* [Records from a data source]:
======

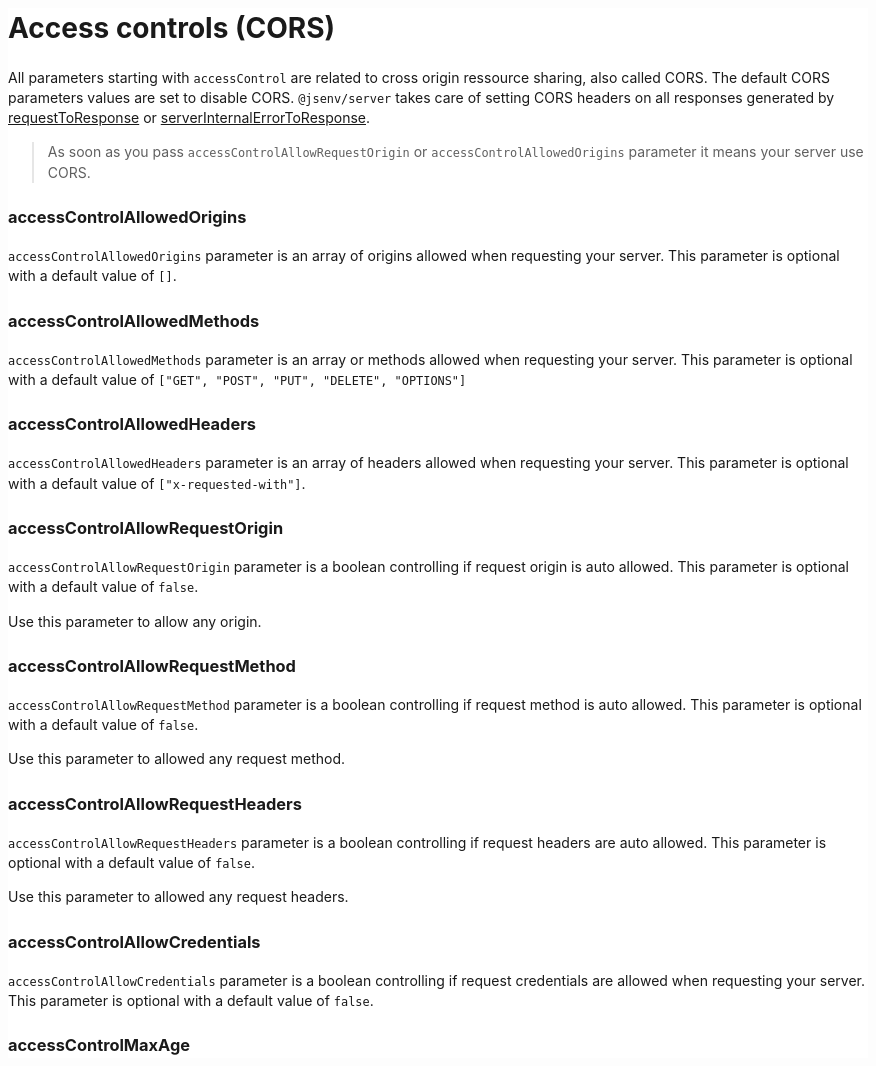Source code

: # Access controls (CORS)

All parameters starting with `accessControl` are related to cross origin ressource sharing, also called CORS. The default CORS parameters values are set to disable CORS. `@jsenv/server` takes care of setting CORS headers on all responses generated by [requestToResponse](#requestToResponse) or [serverInternalErrorToResponse](#serverInternalErrorToResponse).

> As soon as you pass `accessControlAllowRequestOrigin` or `accessControlAllowedOrigins` parameter it means your server use CORS.

### accessControlAllowedOrigins

`accessControlAllowedOrigins` parameter is an array of origins allowed when requesting your server. This parameter is optional with a default value of `[]`.

### accessControlAllowedMethods

`accessControlAllowedMethods` parameter is an array or methods allowed when requesting your server. This parameter is optional with a default value of `["GET", "POST", "PUT", "DELETE", "OPTIONS"]`

### accessControlAllowedHeaders

`accessControlAllowedHeaders` parameter is an array of headers allowed when requesting your server. This parameter is optional with a default value of `["x-requested-with"]`.

### accessControlAllowRequestOrigin

`accessControlAllowRequestOrigin` parameter is a boolean controlling if request origin is auto allowed. This parameter is optional with a default value of `false`.

Use this parameter to allow any origin.

### accessControlAllowRequestMethod

`accessControlAllowRequestMethod` parameter is a boolean controlling if request method is auto allowed. This parameter is optional with a default value of `false`.

Use this parameter to allowed any request method.

### accessControlAllowRequestHeaders

`accessControlAllowRequestHeaders` parameter is a boolean controlling if request headers are auto allowed. This parameter is optional with a default value of `false`.

Use this parameter to allowed any request headers.

### accessControlAllowCredentials

`accessControlAllowCredentials` parameter is a boolean controlling if request credentials are allowed when requesting your server. This parameter is optional with a default value of `false`.

### accessControlMaxAge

======

* [What the exercise asks]:
From the line containing "### accessControlAllowRequestMethod" through the last line of the records above, reproduce every line exactly.

* [Reply to the task]:
### accessControlAllowRequestMethod

`accessControlAllowRequestMethod` parameter is a boolean controlling if request method is auto allowed. This parameter is optional with a default value of `false`.

Use this parameter to allowed any request method.

### accessControlAllowRequestHeaders

`accessControlAllowRequestHeaders` parameter is a boolean controlling if request headers are auto allowed. This parameter is optional with a default value of `false`.

Use this parameter to allowed any request headers.

### accessControlAllowCredentials

`accessControlAllowCredentials` parameter is a boolean controlling if request credentials are allowed when requesting your server. This parameter is optional with a default value of `false`.

### accessControlMaxAge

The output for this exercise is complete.